(no title)
j-pb | 1 month ago
There is too much heuristic fiddling involved, and way too many niche algorithms that get cobbled together with an optimiser.
As if we're missing the theory to actually solve the stuff, so we're instead hobbling along by covering as many corner cases as we can, completely missing some elegant and profound beauty.
mamcx|1 month ago
Attempt to implement them, manually, and you see how hard is it.
PLUS, not only you need to account for the general solution, but what could be the best considering the current data set.
And, you can't compile statically (dynamically sure).
And, should work interactively, so hopefully be solved faster than run the actual query.
P.D: Joins are normally the focus, but other constructs are also challenging. For example, just solving if and which indexes to pick can be challenging when you have dozens of predicates.
And yes, your optimizer should survive(eventually!) to solve when you get feed hundreds of joins, predicates, aggregates, sorting and arbitrary expressions.
* I worked in the optimizer of a database. EVERYTHING is tricky!
akoboldfrying|1 month ago
akoboldfrying|1 month ago
So it's possible that the full optimisation problem over all join tree shapes is "easy", even though an output-constrained version of it is NP-hard... But I think that's unlikely. Having an NP-hard constrained variant like this strongly suggests that the original problem is itself NP-hard, and I suspect this could be shown by some other reduction.
> with selectivity a function of only the two immediate child nodes in the join
This should be "with selectivity a function of the rightmost leaves of the two child subtrees", so that it still makes sense for general ("bushy") join trees. (I know, I'm talking to myself... But I needed to write this down to convince myself that the original unconstrained problem wasn't just the (very easy) minimum spanning tree problem in disguise.)
sethev|1 month ago
For example there's a class of join algorithms called 'worst-case optimal' - which is not a great name, but basically means that these algorithms run in time proportional to the worst-case output size. These algorithms ditch the two at a time approach that databases typically use and joins multiple relations at the same time.
One example is the leapfrog trie join which was part of the LogicBlox database.
mihailstoian|1 month ago
1. LpBound: join size upper bounds. It still doesn't have full SQL coverage, e.g., string predicates, window functions, subqueries etc., but as with all cool stuff, it takes time to build it.

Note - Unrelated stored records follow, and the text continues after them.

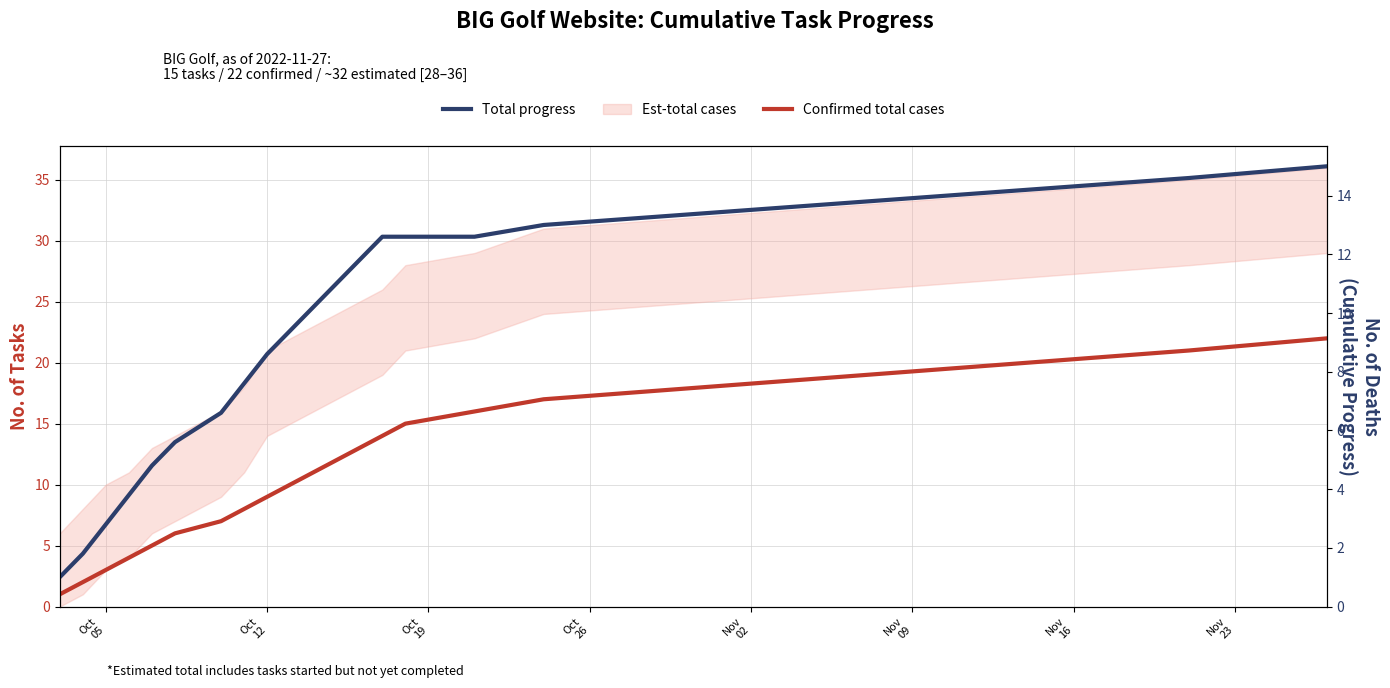

True or false: Total progress and Confirmed total cases cross at least once.

False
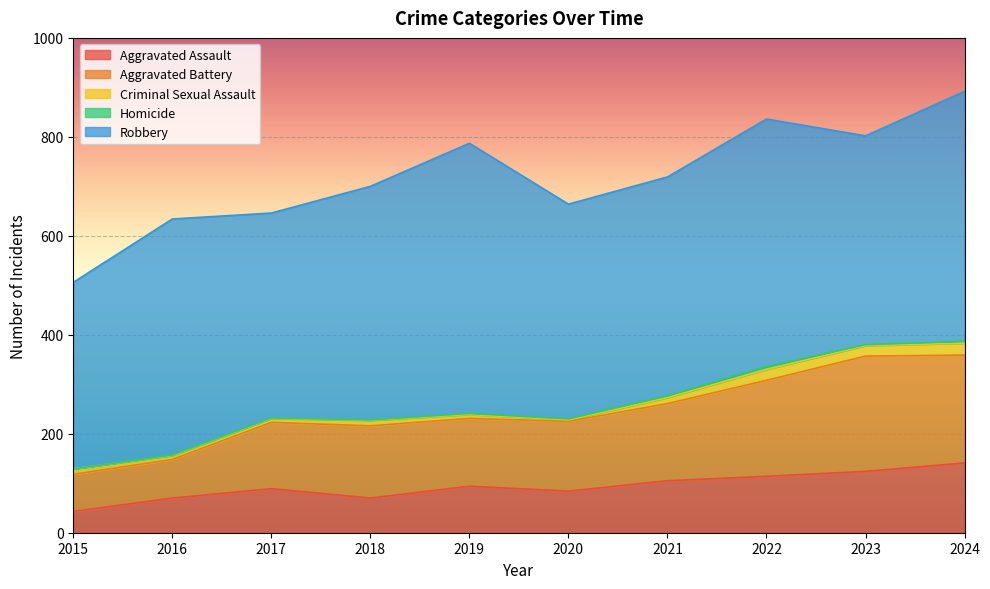

The Robbery series shows 803 at 2022. True or false?

False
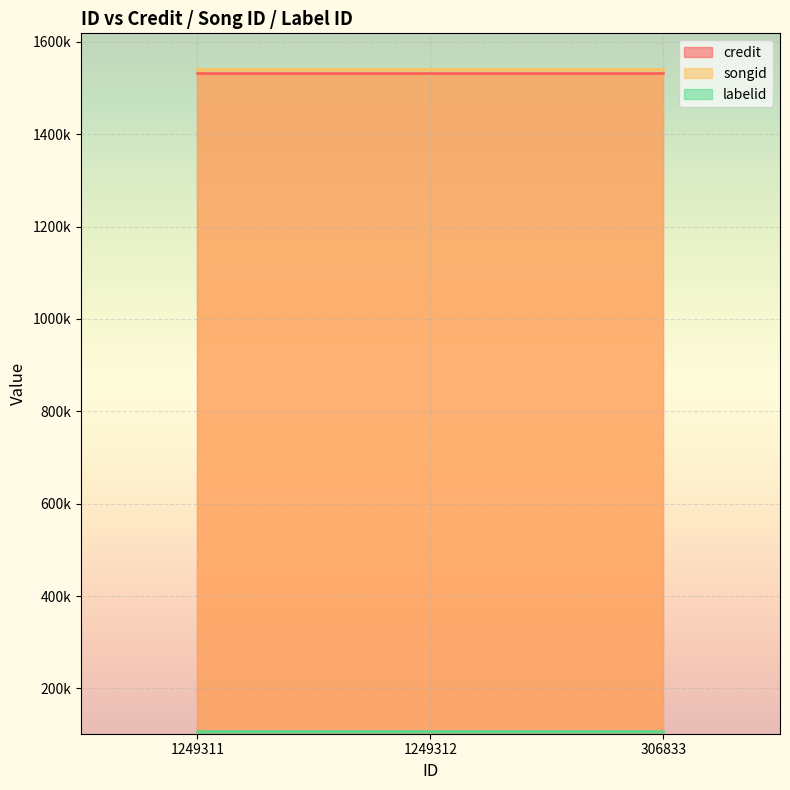

List the series in order of their peak value, lowest first.

labelid, credit, songid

2. xBound: join size lower bounds. We showed how to do it at least for multi-way joins on the same join key, e.g., many subexpressions of the JOB benchmark have this shape. Still open how to do the rest - I'd say even harder than for upper bounds! (NB: I'm an author.)
[1] LpBound: https://arxiv.org/abs/2502.05912
[2] xBound: https://arxiv.org/abs/2601.13117
jasonwatkinspdx|1 month ago
maweki|1 month ago
I was also missing mentioning "sideways information passing", though some of methods are exactly that.
I am wondering whether the company consults literature or whether they fiddle about, mostly reinventing the wheel.
Sesse__|1 month ago
The really hard problem is estimating the cost of each plan once you've generated it, which necessarily must happen by some sort of heuristics combined with statistics. In particular: If you want to join A, B and C, the cost of (A JOIN B) JOIN C versus A JOIN (B JOIN C) can differ by many orders of magnitude, depending on the size of the intermediate products. And both the cost effects and any misestimation tend to compound through the plan as you add more tables and predicates.
nine_k|1 month ago
Sesse__|1 month ago
There _are_ tons of corner cases that you need to address since there are some super-hard problems in there (in particular, robust cardinality estimation of join outputs is a problem so hard that most of academia barely wants to touch it, despite its huge importance), but it doesn't need to be this bad.
willvarfar|1 month ago
10000truths|1 month ago
Optimize for the p99/p99.9/worst case scenarios. Minimize unpredictability in performance where possible, even if it comes at a small cost of median/average performance. Your SREs will thank you.
dapperdrake|1 month ago
Just look at when SAS programmers are advised to use a merge or a format.
Even hash-join vs merge-join really depend on your data's cardinality (read: sizes), indices, etc.
EDIT: Other comments also point out that there are non-general joins that are already NP-hard to optimize. You really want all the educated guesses you can get.
imtringued|1 month ago
RaftPeople|1 month ago
Requires some dynamic SQL to construct, but the beauty is that you can use the SQL engine for this solution:
select top 1 *
from (select
t1.id,t2.id,...,tn.id
,sum(t1.cost+t2.cost...+tn.cost) as total_cost
from join_options t1
cross join join_options t2
...
cross join join_options tn
group by t1.id,t2.id,...,tn.id) t0
order by
t0.total_cost